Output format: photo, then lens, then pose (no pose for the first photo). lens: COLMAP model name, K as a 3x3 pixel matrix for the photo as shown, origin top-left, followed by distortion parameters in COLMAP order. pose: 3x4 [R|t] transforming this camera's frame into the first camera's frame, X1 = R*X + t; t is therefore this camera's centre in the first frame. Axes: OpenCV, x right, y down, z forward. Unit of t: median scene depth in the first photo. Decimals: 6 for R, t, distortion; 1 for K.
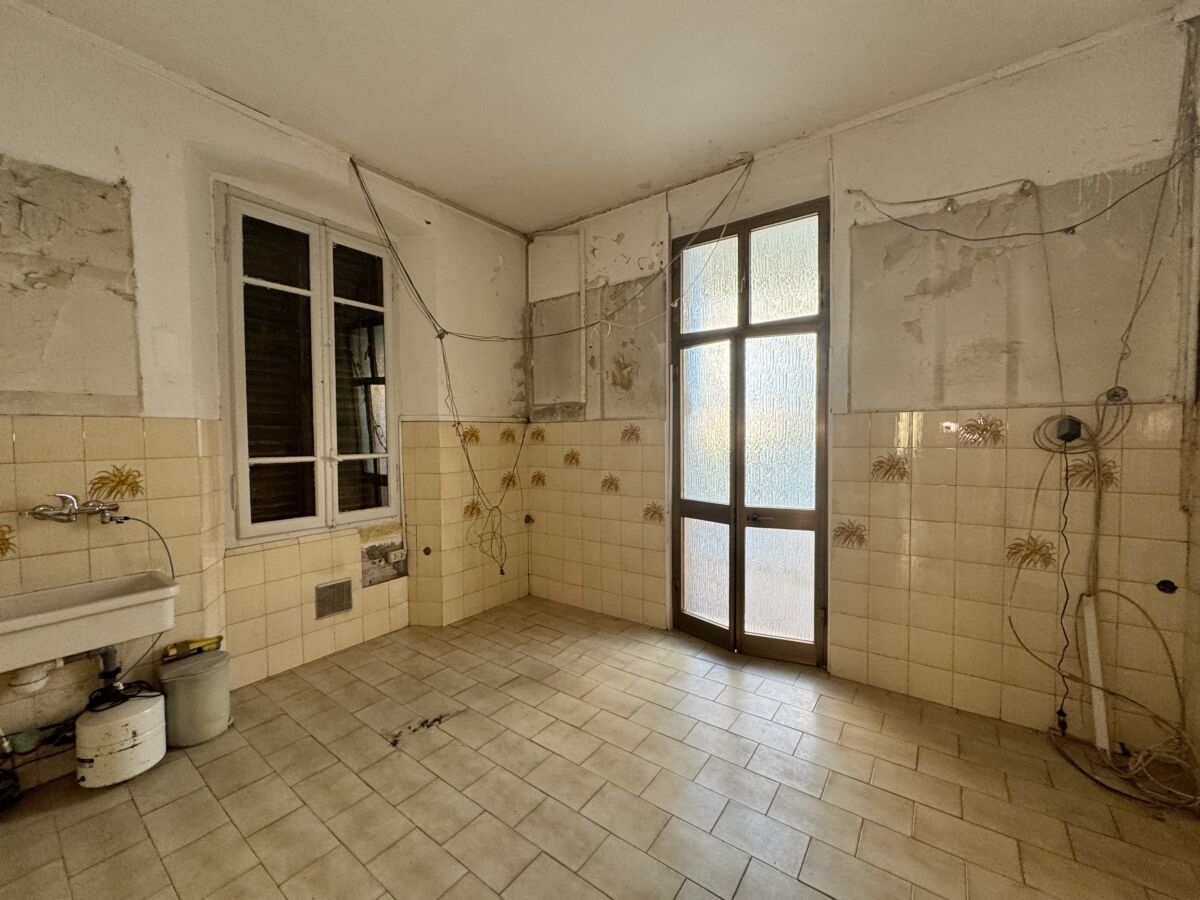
lens RADIAL K [[477.1, 0, 596.4], [0, 477.1, 451.1], [0, 0, 1]] dist [-0.003007, -0.000001]
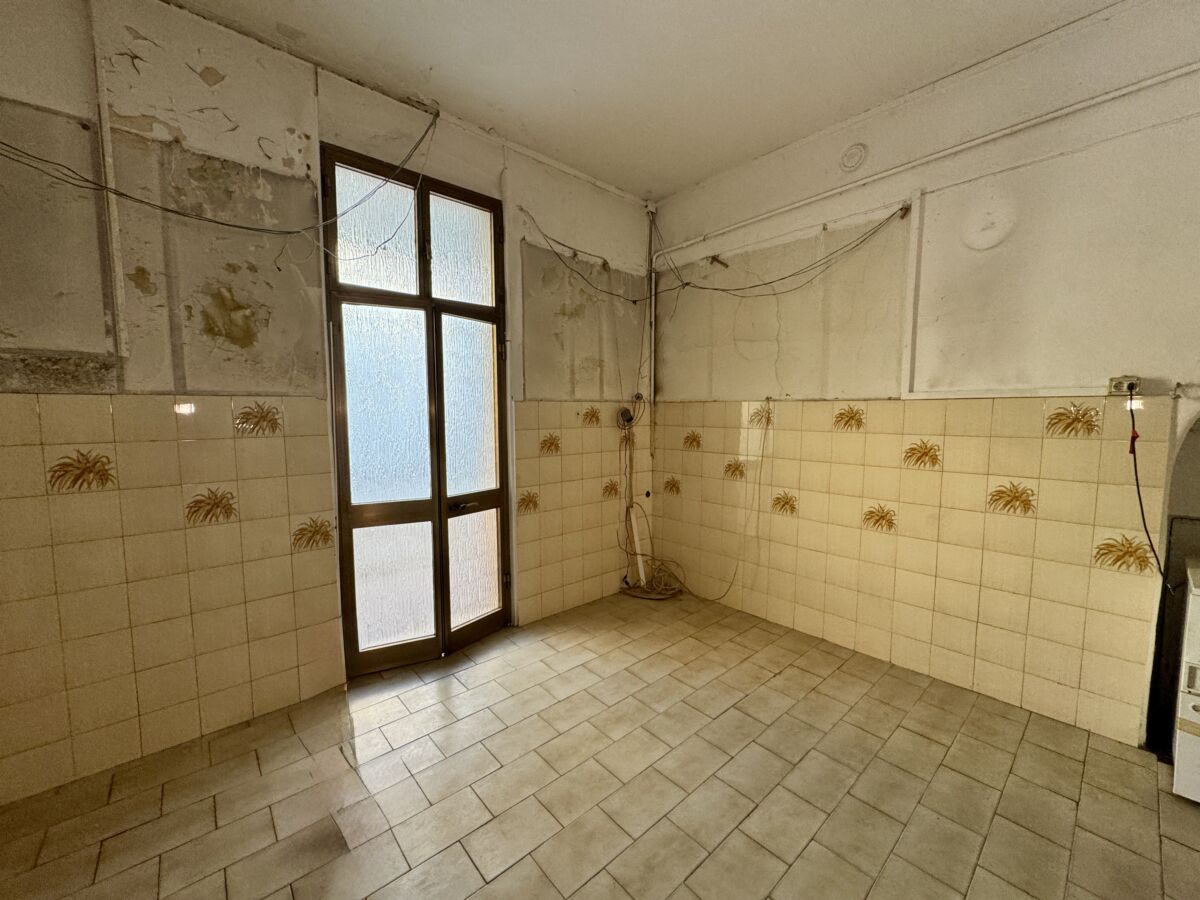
lens RADIAL K [[477.1, 0, 598.3], [0, 477.1, 451.1], [0, 0, 1]] dist [-0.003007, -0.000001]
pose [[0.201859, -0.070056, 0.976906, -0.523105], [0.035699, 0.997302, 0.064142, -0.021614], [-0.978764, 0.021927, 0.203816, 0.515799]]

▸ ASSIGNED TASK: Copy out all of the material above word for word, leaving out the pictures.

▸ ANSWER SPACE:
Output format: photo, then lens, then pose (no pose for the first photo). lens: COLMAP model name, K as a 3x3 pixel matrix for the photo as shown, origin top-left, followed by distortion parameters in COLMAP order. pose: 3x4 [R|t] transforming this camera's frame into the first camera's frame, X1 = R*X + t; t is therefore this camera's centre in the first frame. Axes: OpenCV, x right, y down, z forward. Unit of t: median scene depth in the first photo. Decimals: 6 for R, t, distortion; 1 for K.
lens RADIAL K [[477.1, 0, 596.4], [0, 477.1, 451.1], [0, 0, 1]] dist [-0.003007, -0.000001]
lens RADIAL K [[477.1, 0, 598.3], [0, 477.1, 451.1], [0, 0, 1]] dist [-0.003007, -0.000001]
pose [[0.201859, -0.070056, 0.976906, -0.523105], [0.035699, 0.997302, 0.064142, -0.021614], [-0.978764, 0.021927, 0.203816, 0.515799]]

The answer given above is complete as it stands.